Vent Mauvais
Le 10/10/2007 à 14:57Par Elodie Leroy
Notre avis
Au premier abord, Vent Mauvais réunit tous les ingrédients susceptibles de faire fuir le spectateur le plus obstiné. Petit patelin paumé, climat venteux sur un bord de mer déprimant, personnages tout sauf flamboyants, banalité du quotidien d'un supermarché, tout y est. Pourtant, c'est précisément dans cette absence de touche glamour que réside l'intérêt de ce premier long métrage de Stéphane Allagnon, un film original et intriguant qui prend tour à tour des allures de polar décalé, de comédie sociale et de western des temps modernes version frenchy. Dès lors que l'on se laisse happer par l'atmosphère si particulière de Vent Mauvais, une atmosphère que l'on doit en grande partie à une gamme de couleur réduite et à la présence sonore d'un vent obsédant, il n'est guère difficile de se sentir complice de Franck, l'outsider incarné non sans une certaine décontraction par Jonathan Zaccaï.

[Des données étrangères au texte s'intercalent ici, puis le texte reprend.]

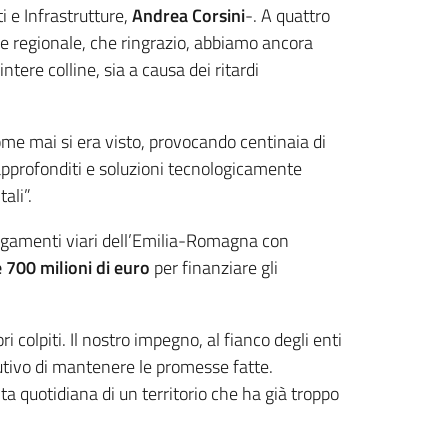
i e Infrastrutture,
Andrea Corsini
-. A quattro
le regionale, che ringrazio, abbiamo ancora
ntere colline, sia a causa dei ritardi
me mai si era visto, provocando centinaia di
 approfonditi e soluzioni tecnologicamente
ali”.
llegamenti viari dell’Emilia-Romagna con
e 700 milioni di euro
per finanziare gli
ri colpiti. Il nostro impegno, al fianco degli enti
cutivo di mantenere le promesse fatte.
ita quotidiana di un territorio che ha già troppo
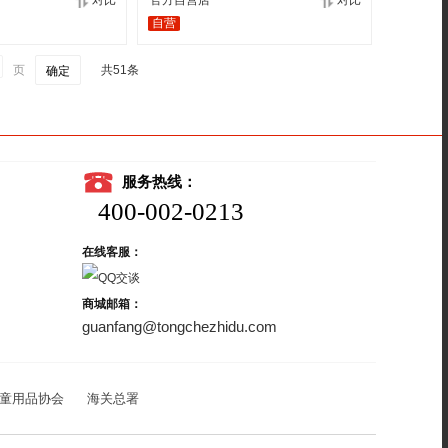
对比
官方自营店
对比
自营
页
共51条
确定
服务热线：
400-002-0213
在线客服：
商城邮箱：
guanfang@tongchezhidu.com
童用品协会
海关总署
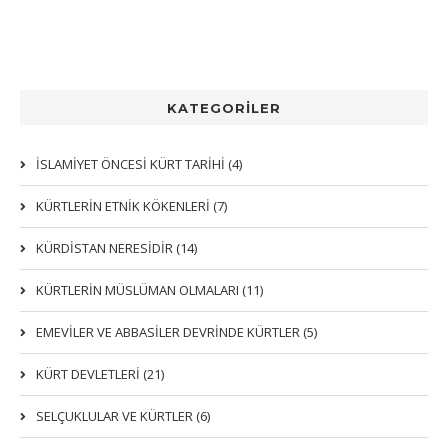
KATEGORİLER
İSLAMİYET ÖNCESİ KÜRT TARİHİ (4)
KÜRTLERIN ETNIK KÖKENLERI (7)
KÜRDİSTAN NERESİDİR (14)
KÜRTLERİN MÜSLÜMAN OLMALARI (11)
EMEVİLER VE ABBASİLER DEVRİNDE KÜRTLER (5)
KÜRT DEVLETLERİ (21)
SELÇUKLULAR VE KÜRTLER (6)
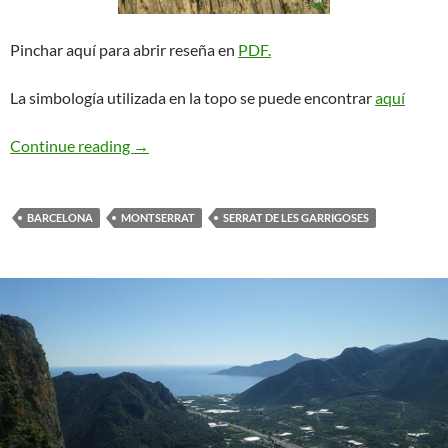
Pinchar aquí para abrir reseña en
PDF.
La simbología utilizada en la topo se puede encontrar
aquí
Rosa d’Abril. Serrat de les Garrigoses
Continue reading
→
BARCELONA
MONTSERRAT
SERRAT DE LES GARRIGOSES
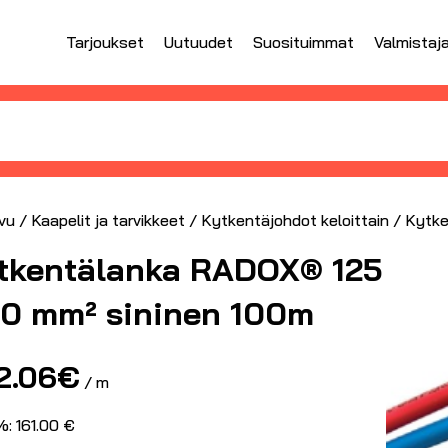
Tarjoukset
Uutuudet
Suosituimmat
Valmistaj
vu
/
Kaapelit ja tarvikkeet
/
Kytkentäjohdot keloittain
/ Kytke
tkentälanka RADOX® 125
50 mm² sininen 100m
2.06
€
/ m
%: 161.00 €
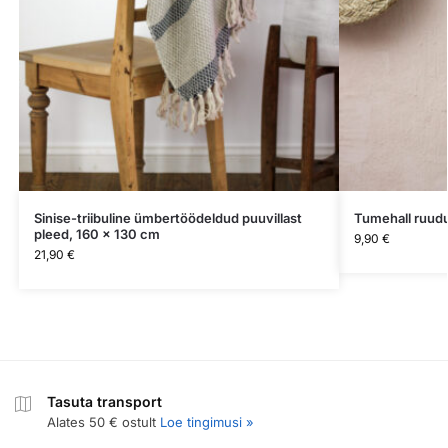
Sinise-triibuline ümbertöödeldud puuvillast
Tumehall ruudu
pleed, 160 x 130 cm
9,90
€
21,90
€
Tasuta transport
Alates 50 € ostult
Loe tingimusi »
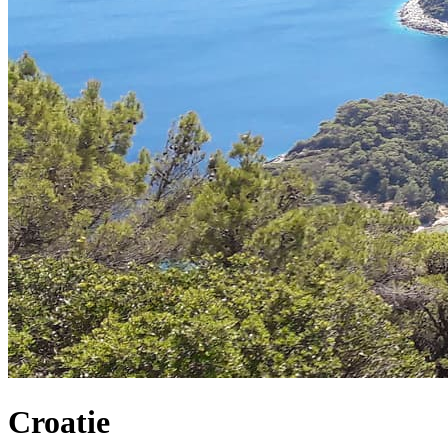
Croatie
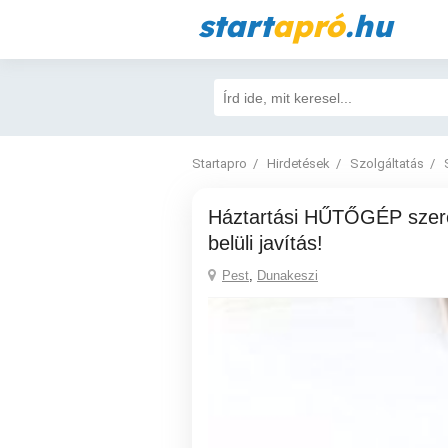
start
apró
.hu
Startapro
Hirdetések
Szolgáltatás
Háztartási HŰTŐGÉP szerelés, 24 órán
belüli javítás!
Pest
,
Dunakeszi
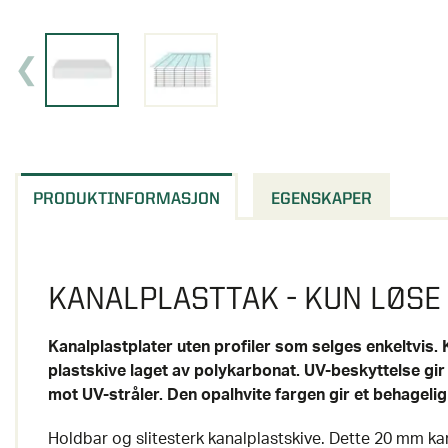
PRODUKTINFORMASJON
EGENSKAPER
KANALPLASTTAK - KUN LØSE
Kanalplastplater uten profiler som selges enkeltvis. 
plastskive laget av polykarbonat. UV-beskyttelse gir
mot UV-stråler. Den opalhvite fargen gir et behagelig 
Holdbar og slitesterk kanalplastskive. Dette 20 mm k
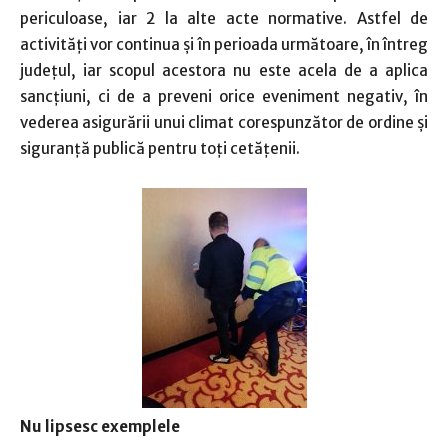
periculoase, iar 2 la alte acte normative. Astfel de
activități vor continua și în perioada următoare, în întreg
județul, iar scopul acestora nu este acela de a aplica
sancțiuni, ci de a preveni orice eveniment negativ, în
vederea asigurării unui climat corespunzător de ordine și
siguranță publică pentru toți cetățenii.
Nu lipsesc exemplele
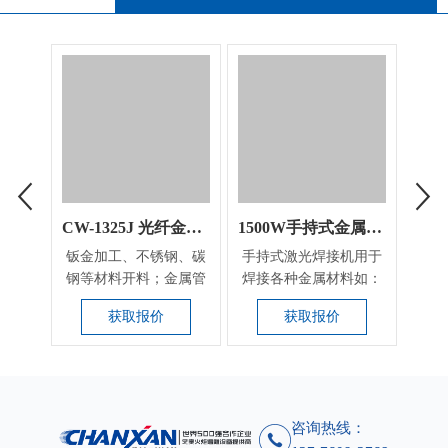
CW-1325J 光纤金属切割机
1500W手持式金属激光焊接机
钣金加工、不锈钢、碳
手持式激光焊接机用于
10
钢等材料开料；金属管
焊接各种金属材料如：
焊
件的穿孔及异形切
不锈钢镜面字、不锈
字、
获取报价
获取报价
割，...
钢...
咨询热线：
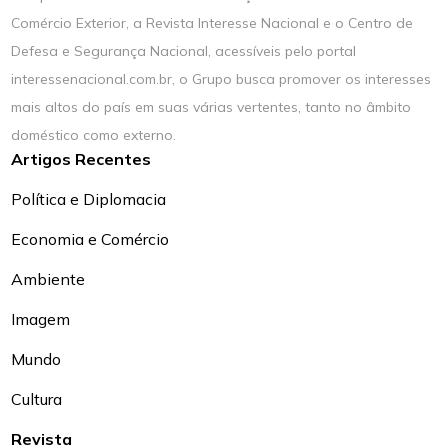
Comércio Exterior, a Revista Interesse Nacional e o Centro de
Defesa e Segurança Nacional, acessíveis pelo portal
interessenacional.com.br, o Grupo busca promover os interesses
mais altos do país em suas várias vertentes, tanto no âmbito
doméstico como externo.
Artigos Recentes
Política e Diplomacia
Economia e Comércio
Ambiente
Imagem
Mundo
Cultura
Revista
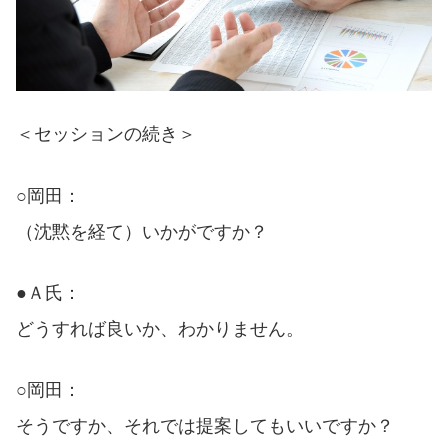
＜セッションの続き＞
○岡田：
（沈黙を経て）いかがですか？
●Ａ氏：
どうすれば良いか、わかりません。
○岡田：
そうですか、それでは提案してもいいですか？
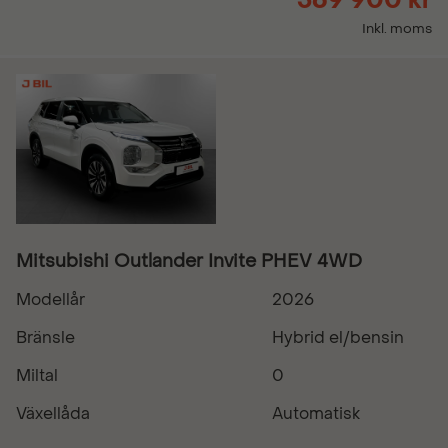
569 900 kr
Inkl. moms
Mitsubishi Outlander Invite PHEV 4WD
Modellår
2026
Bränsle
Hybrid el/bensin
Miltal
0
Växellåda
Automatisk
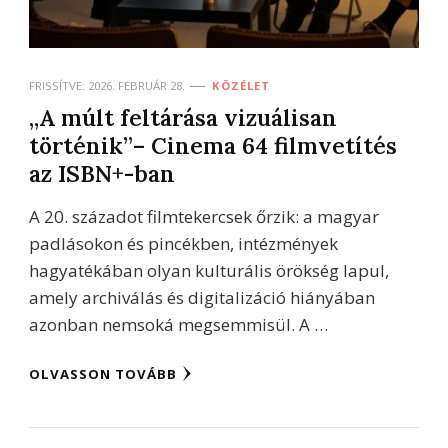
FRISSÍTVE:
2026. FEBRUÁR 28.
KÖZÉLET
„A múlt feltárása vizuálisan
történik”– Cinema 64 filmvetítés
az ISBN+-ban
A 20. századot filmtekercsek őrzik: a magyar
padlásokon és pincékben, intézmények
hagyatékában olyan kulturális örökség lapul,
amely archiválás és digitalizáció hiányában
azonban nemsoká megsemmisül. A …
OLVASSON TOVÁBB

De par son statut d'intérimaire - une situation mine de rien rarement montrée au cinéma - et son attitude détachée, Franck incarne à merveille la fuite de l'engagement qui guide les choix de vie de nombre de trentenaires d'aujourd'hui. Qu'il s'agisse de sa réponse lorsqu'il se voit proposer de l'argent en échange de son silence sur un détournement de fonds, de la tentative de Frédérique (Aure Atika, excellente) d'en picorer une partie, ou même des motivations de l'escroc, Vent Mauvais ne tire aucun jugement absolu sur les personnages et laisse le spectateur libre d'élaborer le sien. Comme tout polar qui se respecte, Vent Mauvais repose sur une énigme, celle de la disparition d'un employé du supermarché, et sur ce point, le scénario aurait gagné à développer davantage, fut-ce le temps d'une ou deux séquences, certains personnages secondaires pour faire mouche. D'autre part, les plans grisâtres sur la mer qui reviennent régulièrement se révèlent vite à double tranchant, le dépouillement du décor participant certes à créer une ambiance oppressante mais inspirant par la même occasion un sentiment de monotonie qui dessert quelque peu le film. Ce bémol mis à part, Vent Mauvais revisite de manière intéressante les genres dont il emprunte les codes et se regarde avec plaisir, ne serait-ce que pour son audace.